The little guy stayed home from school today. Before everyone sprays their computer screens with disinfectant, no, he doesn’t have swine flu. At least I don’t think he does, although I am keeping him at a mop’s distance, just to be sure. The reason I don’t think he has it is because he’s out in the kitchen now, singing the Star Spangled Banner, watching a Mel Gibson movie, and eating a banana.
The kids don’t stay home often since I retired. I make them stay in bed except to take nourishment, if they’re well enough to make it downstairs. It is understood that they cannot miraculously recover at 2pm to go out and play with their friends. Sometimes I make them read a story and then I give them a test. I tell them I need to check their memory to be sure they don’t have encephalitis.
When the little guy is done eating, he will have to come in the living room with me, wrap up in a blanket, and watch the news. I could tell he was pretty excited about that by the way he latched on to his mother’s leg this morning, begging her not to leave him.
There is nothing new about a kid faking an illness to get out of school. Heck, I did it a few times, but I was smart about it. These kids have no originality. When I pulled a sick out, I made sure I had a headache or a stomachache. Who could argue? These things could also disappear quickly should the need arise. The last time this bright brain stayed home, he told me he had a broken arm. These are the future leaders of this country.
Another time, the middle child said she had a temperature of 108 degrees. I asked her how she knew that, and she said, “Feel my forehead!” I went over and felt her forehead. I made a few doctor-like sounds and felt her neck glands, going back several times to an imaginary problem area. Finally, she says, “What’s wrong? Have I got something wrong?” I hesitated and then hugged her, telling her not to worry. It was probably nothing. I mentioned something about glandapoxia and she ran upstairs to call her mother.

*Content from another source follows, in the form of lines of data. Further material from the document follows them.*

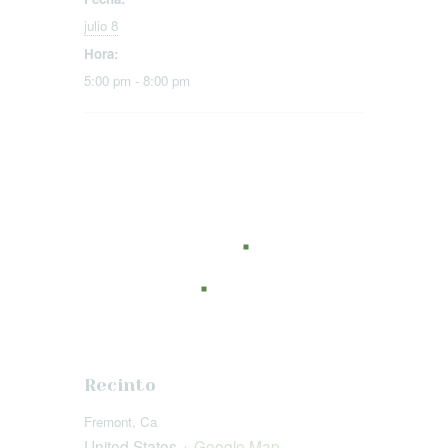
julio 8
Hora:
5:00 pm - 8:00 pm
Recinto
Fremont, Ca
United States
+ Google Map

My niece didn’t think my ruse was very funny when she came screaming home from work to take the kid to the emergency room. I told her she was over-reacting and reminded her about the time I diagnosed her with yakulitis. She was driving me crazy when she was about seven years old, asking all kinds of questions, while home sick with a cold. I told her she had yakulitis and she thought she had caught some terrible disease at the zoo. She cried for a couple of days. Sheesh. Wimps.

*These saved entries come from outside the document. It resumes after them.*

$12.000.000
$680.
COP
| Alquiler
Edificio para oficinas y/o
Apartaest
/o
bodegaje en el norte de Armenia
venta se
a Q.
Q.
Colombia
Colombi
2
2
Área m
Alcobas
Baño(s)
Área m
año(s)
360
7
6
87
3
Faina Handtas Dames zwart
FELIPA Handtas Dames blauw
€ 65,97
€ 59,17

Well, the kid wants lunch and its only 9:30. I asked him why he really stayed home from school today. Obviously it had nothing to do with his stomach. He told me he had a weally weally bad headache when he woke up this morning, but by the time Mel Gibson killed the bad guys it was gone. I told him that was odd. Mel Gibson usually gives me a headache. He thought that was funny. He’s a good kid. He’s smartened up some, too.
He wants a hamburger, and I’m going to make him one now. I’m sure when we’re watching the news someone will be reporting the newest e coli hamburger scare in Maine. Heh,heh,heh.